# Provided data start

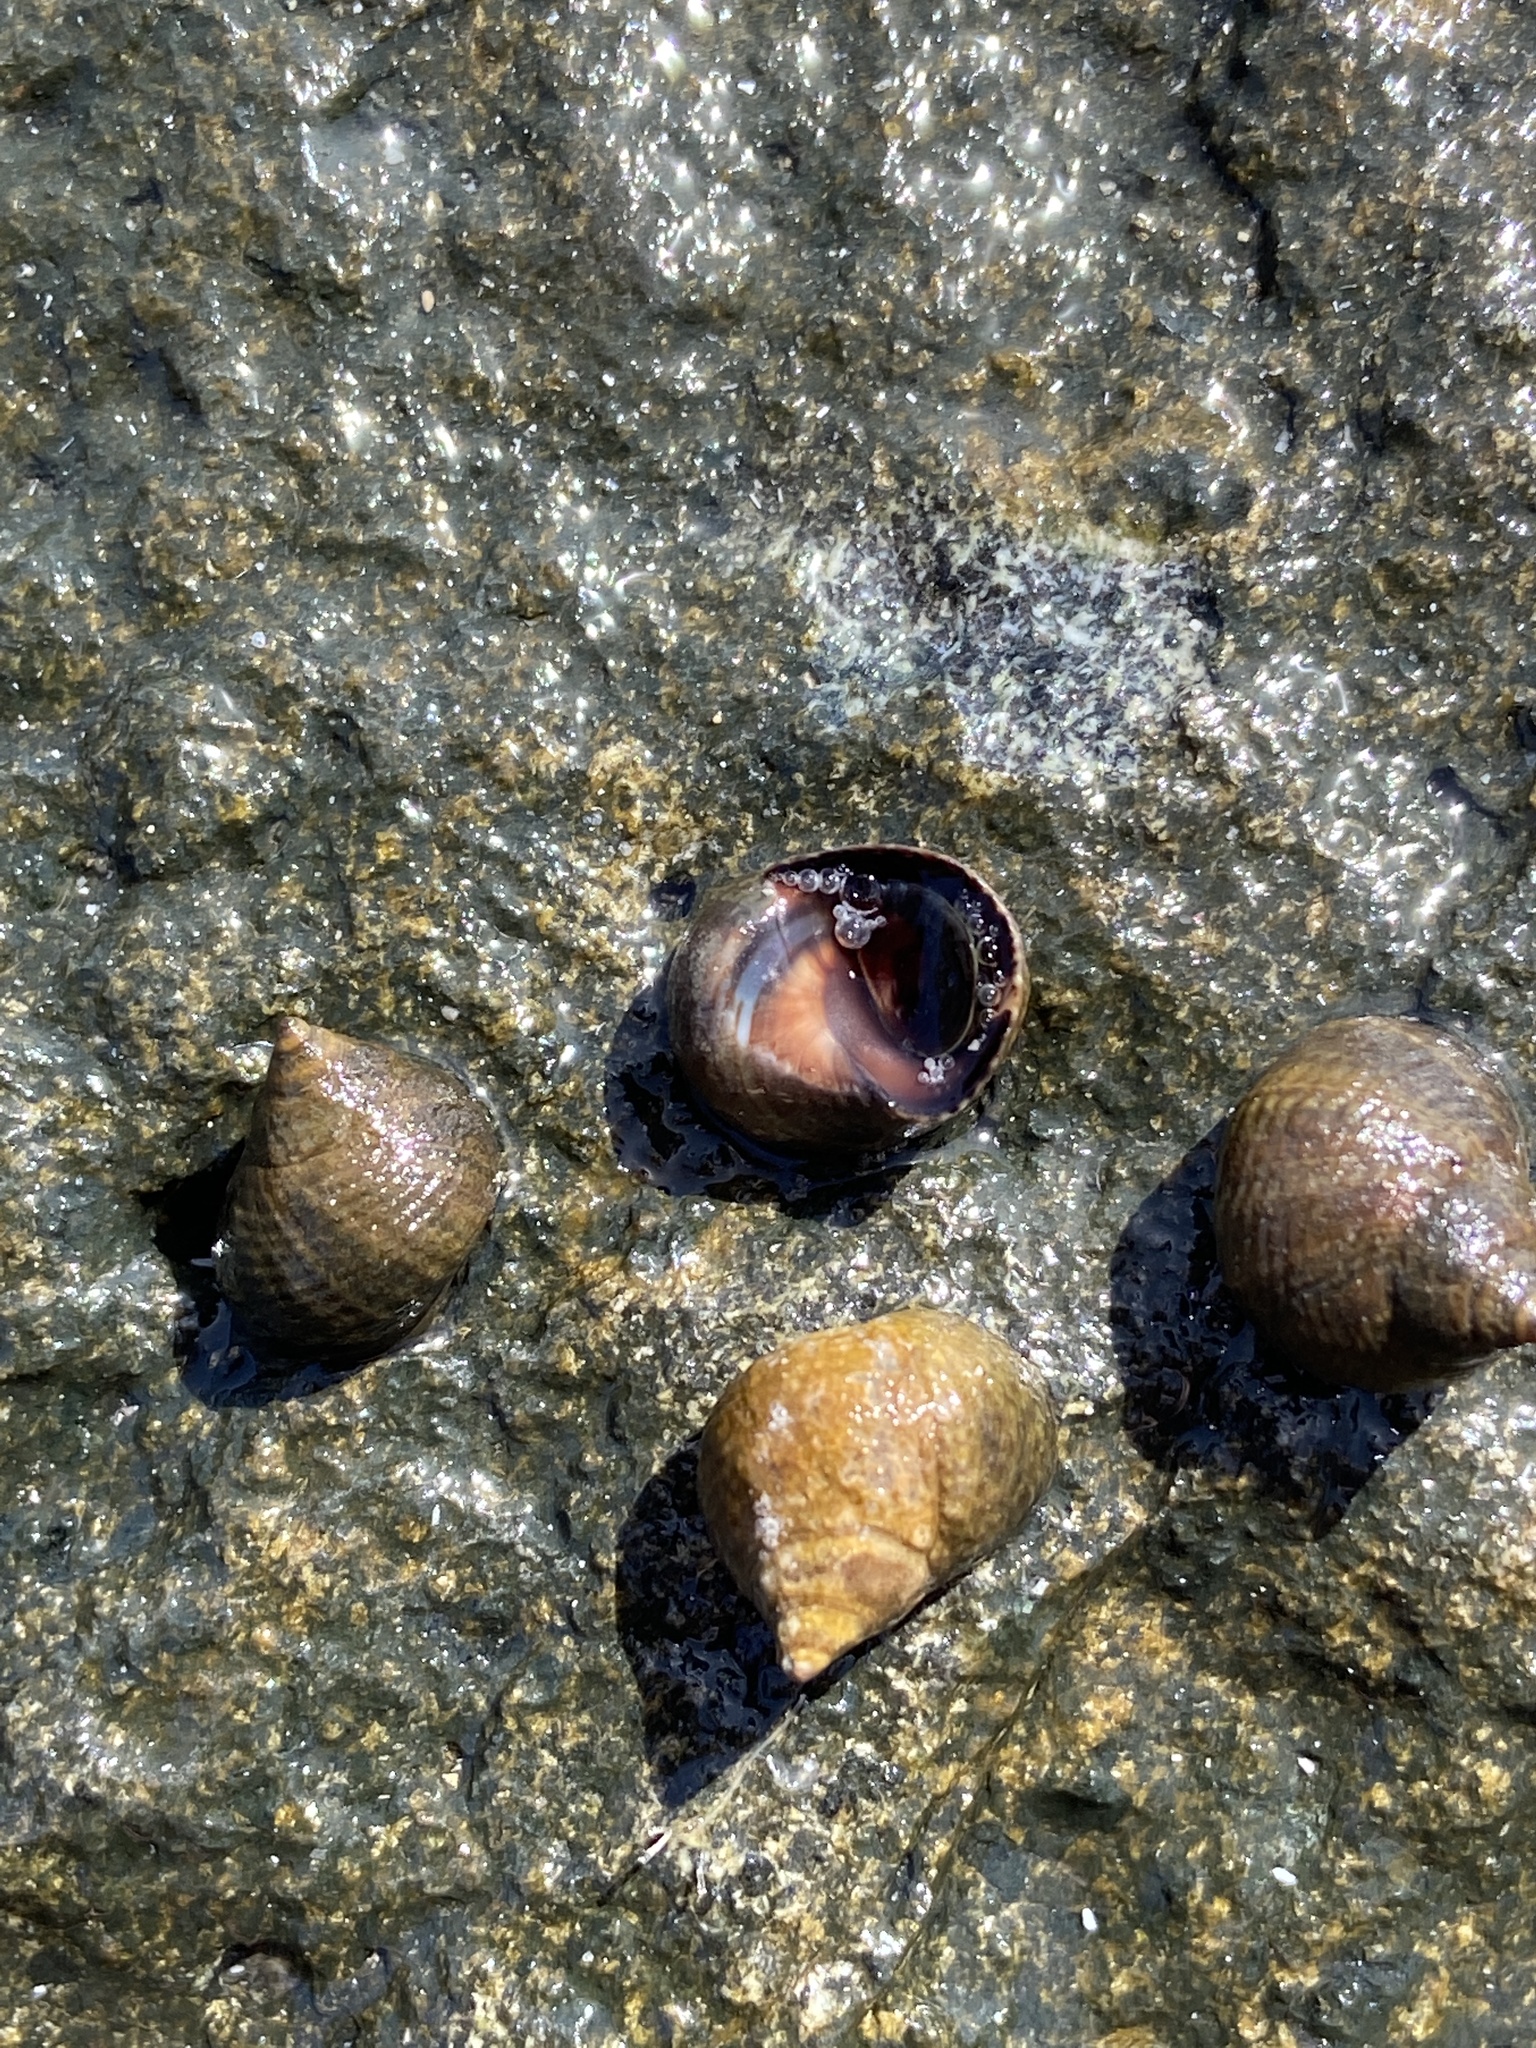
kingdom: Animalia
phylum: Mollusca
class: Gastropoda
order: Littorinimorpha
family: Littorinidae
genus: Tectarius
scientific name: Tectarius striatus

# Provided data end

What is being asked
Copy out every line of the rows above word for word, but omit the pictures.

Worked answer
kingdom: Animalia
phylum: Mollusca
class: Gastropoda
order: Littorinimorpha
family: Littorinidae
genus: Tectarius
scientific name: Tectarius striatus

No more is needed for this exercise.